Problem statement:
The answer is an exact copy of the lines from the one with "Gilbert Brun – L’autre en" to the end of the listing below, pictures left out.

Information supplied:
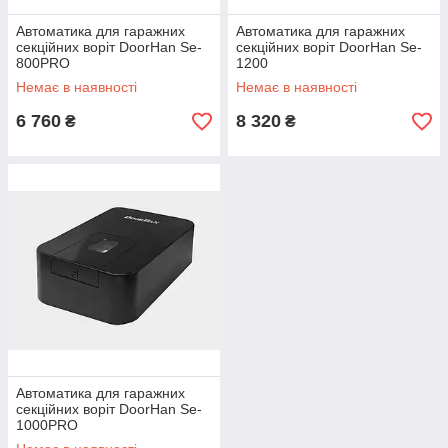
Автоматика для гаражних
Автоматика для гаражних
секційних воріт DoorHan Se-
секційних воріт DoorHan Se-
800PRO
1200
Немає в наявності
Немає в наявності
6 760
8 320
₴
₴
Автоматика для гаражних
секційних воріт DoorHan Se-
1000PRO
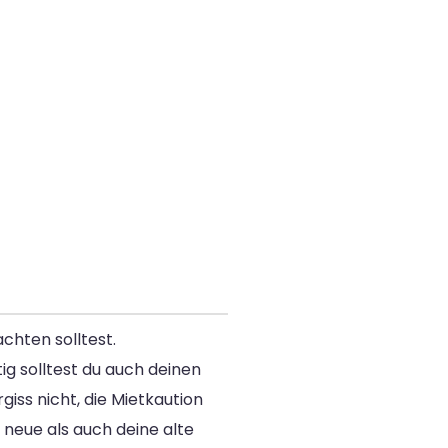
chten solltest.
g solltest du auch deinen
iss nicht, die Mietkaution
neue als auch deine alte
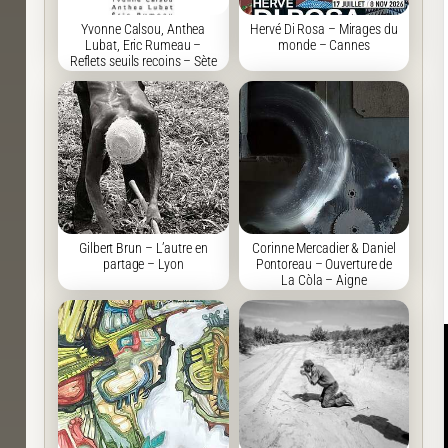
Yvonne Calsou, Anthea
Hervé Di Rosa – Mirages du
Lubat, Eric Rumeau –
monde – Cannes
Reflets seuils recoins – Sète
Gilbert Brun – L’autre en
Corinne Mercadier & Daniel
partage – Lyon
Pontoreau – Ouverture de
La Còla – Aigne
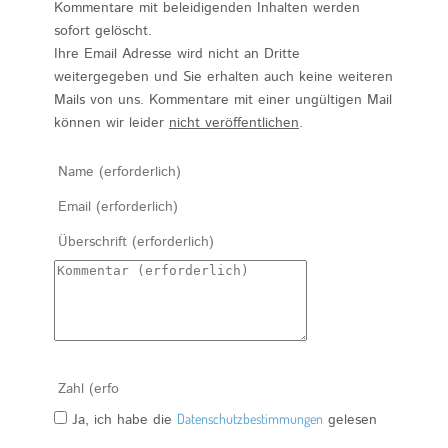
Kommentare mit beleidigenden Inhalten werden
sofort gelöscht.
Ihre Email Adresse wird nicht an Dritte
weitergegeben und Sie erhalten auch keine weiteren
Mails von uns. Kommentare mit einer ungültigen Mail
können wir leider
nicht veröffentlichen
.
Ja, ich habe die
Datenschutzbestimmungen
gelesen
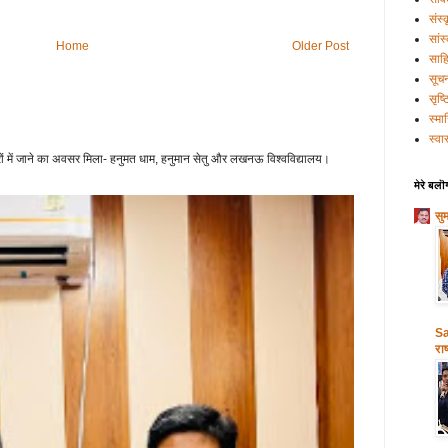
संस्
सांस
Home
Older Post
साहि
सूच
सृष्
स्मा
स्वास
ं में जाने का अवसर मिला- हनुमत धाम, हनुमान सेतु और लखनऊ विश्वविद्यालय।
मेरे बलॊ
सु
Sa
राष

Answer for this exercise:
Gilbert Brun – L’autre en
Corinne Mercadier & Daniel
partage – Lyon
Pontoreau – Ouverture de
La Còla – Aigne
Kommentare mit beleidigenden Inhalten werden
sofort gelöscht.
Ihre Email Adresse wird nicht an Dritte
weitergegeben und Sie erhalten auch keine weiteren
Mails von uns. Kommentare mit einer ungültigen Mail
können wir leider
nicht veröffentlichen
.
Ja, ich habe die
Datenschutzbestimmungen
gelesen
संस्
सांस
Home
Older Post
साहि
सूच
सृष्
स्मा
स्वास
ं में जाने का अवसर मिला- हनुमत धाम, हनुमान सेतु और लखनऊ विश्वविद्यालय।
मेरे बलॊ
सु
Sa
राष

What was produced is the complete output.